(PAGE EXCERPT)
Enhancing Oncological Surveillance Through Large Language Model-Assisted Analysis: A Comparative Study of GPT-4 and Gemini in Evaluating Oncological Issues From Serial Abdominal CT Scan Reports

Na Yeon Han; Keewon Shin; Min Ju Kim; Beom Jin Park; Ki Choon Sim; Yeo Eun Han; Deuk Jae Sung; Jae Woong Choi; Suk Keu Yeom

doi:10.1016/j.acra.2024.10.050

Enhancing Oncological Surveillance Through Large Language Model-Assisted Analysis: A Comparative Study of GPT-4 and Gemini in Evaluating Oncological Issues From Serial Abdominal CT Scan Reports

Acad Radiol. 2024 Dec 9:S1076-6332(24)00837-7. doi: 10.1016/j.acra.2024.10.050. Online ahead of print.
(End PAGE EXCERPT)
* WORK TASK A:
Answer these questions from the article citation:
(i) Which two large language models does the study compare?
(ii) Which journal published the article, and on what date?
(iii) What is the article's DOI?
* WORK TASK B: Based on the title in the article citation, explain what the study's large language model-assisted analysis of serial abdominal CT scan reports is meant to achieve.
(GIVEN DATA)
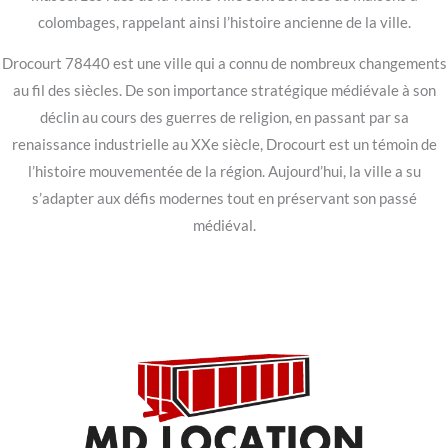
colombages, rappelant ainsi l’histoire ancienne de la ville.
Drocourt 78440 est une ville qui a connu de nombreux changements
au fil des siècles. De son importance stratégique médiévale à son
déclin au cours des guerres de religion, en passant par sa
renaissance industrielle au XXe siècle, Drocourt est un témoin de
l’histoire mouvementée de la région. Aujourd’hui, la ville a su
s’adapter aux défis modernes tout en préservant son passé
médiéval.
(End GIVEN DATA)
* TASK SOLUTION A:
(i) GPT-4 and Gemini.
(ii) Acad Radiol, on 2024 Dec 9 (online ahead of print).
(iii) 10.1016/j.acra.2024.10.050

* TASK SOLUTION B: The analysis is meant to enhance oncological surveillance. To do so, the study compares GPT-4 and Gemini in evaluating oncological issues from serial abdominal CT scan reports.